**WORK REQUEST 1:**
Answer these from the Quest Migration Manager article:
(a) Which Exchange version was the migration source?
(b) Which Windows version do you have to stay with for agent hosts?
(c) What three systems does QMM 8.10 use to store configuration data?
**WORK REQUEST 2:** Translate this sentence from the Quest Migration Manager article into Spanish: "The agent started immediately and worked without errors."
**WORK REQUEST 3:** According to the Quest Migration Manager article, why could the MAgE agent not find the Service Connection Point?

**PASSAGE FOR REVIEW:**
---
We used Quest Migration Manager 8.10 recently in a project at a customer for a combined Active Directory and Exchange migration. Overall target was to integrate a Windows 2003 domain cross forest and cross org into the central AD Forest with several child domains. Since from mail perspective our migration source was Exchange 2007 and our migration target Exchange 2013, we decided to use the Native Move Job option along with the Migration Manager for Exchange Agent (MAgE) services.
Situation:
The customer environment look like the following:
Source Domain in Single Domain Forest with Domain Controllers on Windows 2003 and Exchange 2007 as mail system.
Target Domain was one of several child domains in the central Forest. All domain controllers running Windows 2012 R2 and mail system was Exchange 2013 SP1.
All Exchange 2013 servers had been deployed to root domain which also kept all important system and admin accounts.
To limit complexity in the setup of Quest Migration Manager 8.10, we decided to use a single administrative account from target Forest’s root domain and granted all necessary permissions in the domains to run both, Active Directory and Exchange migration. Only for access to source Exchange 2007 when running the move request, we used an account from source domain with Org Admin permissions.
![Native Move Job]()
Setup for Native Move Job
Installation of Migration Manager 8.10. on a member server in target domain (best practice recommendation) including all cumulative hotfixes went smoothly. After successful Directory Synchronization, we connected to the Exchange source and target Organization and finally deployed 2 Instances of the MAgE agent for native mailbox move jobs on our agent host and console server. Note: For agent hosts Windows 2012 R2 is currently (May 2014) not supported. You have to stay with Windows 2008 R2 here.
Problem:
However, after starting the agent services running with our administrative account , we recognized, that we could not open the log file of the agent in the Log Panel inside the Migration Manager for Exchange GUI. We searched for the log file and found it in “c:\progamdata\quest software\Migration Agent for Exchange\NativeMove directory”.
![scp not found]()
Log snippet from MAgE agent
The log file showed that the agent was not starting to process the migration collection due to missing settings and then went to sleep. The lines of error:
Waiting for agent settings: Not found: (&(objectClass=serviceConnectionPoint) …..
Agent is not ready to start. Agent going to sleep at 1 minute.
repeated over and over.
Obviously the agent tried to execute an LDAP query to find a connection point in Active Directory.
Note: Currently QMM 8.10 uses 3 different systems to store configuration data: An ADLDS server, a SQL Server Instance and the Active Directory (ADDS).
Service Connection Point (SCP):
We ran the query which was shown in the log file against the target domain and we could find the Service Connection Point (SCP) immediately in the System container of the domain naming context.
![QMM_8.10_SCP]()
The Service Connection Point consists primarily of the keywords array attribute and the serviceBindingInformation attribute. The QMM MAgE looks for the serviceBindingInformation attribute to get its SQL connection properties. In SQL it will finally find all information to process the collection.
![QMM_8.10_SCP_3]()
We do not know why Developers at Dell Software made this process so complex. However, in our setup the agent could not find the Service Connection Point, because the agent was looking in the domain, where its service account was located and this was the root domain of the forest while the agent host had installed the SCP during installation in the child domain where the computer account was member of.
Solution:
Switching the agent host and agent service account to an account from child domain would have been a solution, but was not in compliance with customer policy to host all system accounts in root domain.
Moving agent host and console to root domain would not have meet best practices and would have interfered running directory synchronization.
So we ended up in giving the agent just what it requested:
We manually created a Service Connection Point in the root domain and copied all serviceBindingInformation values over.
The agent started immediately and worked without errors.
For future design we can only recommend to store Service Connection Point in the Configuration Partition as Exchange and lots of other software. Using the domain naming context will always lead to problems in a big Enterprise environment with Active Directory consisting of multiple domains in a forest.
---
Chart-based quiz items:
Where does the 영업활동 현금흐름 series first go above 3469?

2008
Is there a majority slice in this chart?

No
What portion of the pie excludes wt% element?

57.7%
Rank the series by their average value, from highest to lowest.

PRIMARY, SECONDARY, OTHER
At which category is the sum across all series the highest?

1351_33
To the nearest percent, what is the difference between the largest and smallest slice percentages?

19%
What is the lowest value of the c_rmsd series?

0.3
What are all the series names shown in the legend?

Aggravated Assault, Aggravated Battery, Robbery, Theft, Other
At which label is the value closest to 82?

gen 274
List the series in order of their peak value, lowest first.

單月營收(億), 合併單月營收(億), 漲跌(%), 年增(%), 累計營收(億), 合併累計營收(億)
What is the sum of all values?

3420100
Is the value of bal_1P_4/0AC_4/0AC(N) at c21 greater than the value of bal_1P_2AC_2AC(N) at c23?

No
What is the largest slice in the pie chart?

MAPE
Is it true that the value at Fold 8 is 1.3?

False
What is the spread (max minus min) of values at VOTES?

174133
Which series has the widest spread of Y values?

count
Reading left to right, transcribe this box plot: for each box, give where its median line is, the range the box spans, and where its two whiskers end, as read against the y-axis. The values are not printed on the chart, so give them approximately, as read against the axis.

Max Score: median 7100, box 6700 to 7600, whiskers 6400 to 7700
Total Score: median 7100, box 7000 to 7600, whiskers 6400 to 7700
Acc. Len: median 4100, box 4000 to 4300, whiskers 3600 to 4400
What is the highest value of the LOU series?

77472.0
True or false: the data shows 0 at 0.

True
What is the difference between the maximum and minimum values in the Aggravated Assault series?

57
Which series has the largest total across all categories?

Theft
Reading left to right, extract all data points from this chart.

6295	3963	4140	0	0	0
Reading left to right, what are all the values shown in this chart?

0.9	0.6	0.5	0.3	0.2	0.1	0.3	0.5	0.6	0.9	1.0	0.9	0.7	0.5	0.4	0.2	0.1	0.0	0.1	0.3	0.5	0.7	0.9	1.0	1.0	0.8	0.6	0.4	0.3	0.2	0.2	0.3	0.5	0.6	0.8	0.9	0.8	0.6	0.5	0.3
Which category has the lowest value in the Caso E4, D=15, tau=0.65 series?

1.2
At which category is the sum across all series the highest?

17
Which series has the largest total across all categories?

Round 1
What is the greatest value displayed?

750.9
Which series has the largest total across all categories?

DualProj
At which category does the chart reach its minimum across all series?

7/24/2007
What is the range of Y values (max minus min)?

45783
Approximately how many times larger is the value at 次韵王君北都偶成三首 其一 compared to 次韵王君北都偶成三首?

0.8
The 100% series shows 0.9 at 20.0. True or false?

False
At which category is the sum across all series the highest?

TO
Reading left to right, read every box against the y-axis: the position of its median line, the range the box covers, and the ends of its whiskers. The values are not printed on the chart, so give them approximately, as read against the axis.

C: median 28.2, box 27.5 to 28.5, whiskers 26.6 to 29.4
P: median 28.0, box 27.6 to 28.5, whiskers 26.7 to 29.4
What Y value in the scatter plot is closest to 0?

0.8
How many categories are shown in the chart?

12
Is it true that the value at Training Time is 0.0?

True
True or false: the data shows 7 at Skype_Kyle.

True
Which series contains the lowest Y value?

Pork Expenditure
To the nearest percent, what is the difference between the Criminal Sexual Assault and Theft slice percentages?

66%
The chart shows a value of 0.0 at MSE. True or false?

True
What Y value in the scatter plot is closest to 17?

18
---
**TASK ANSWER 1:**
(a) Exchange 2007
(b) Windows 2008 R2
(c) An ADLDS server, a SQL Server instance and Active Directory (ADDS)

**TASK ANSWER 2:** El agente se inició de inmediato y funcionó sin errores.

**TASK ANSWER 3:** The agent looked in the domain where its service account was located, which was the root domain of the forest. During installation, however, the agent host had installed the Service Connection Point in the child domain where its computer account was a member.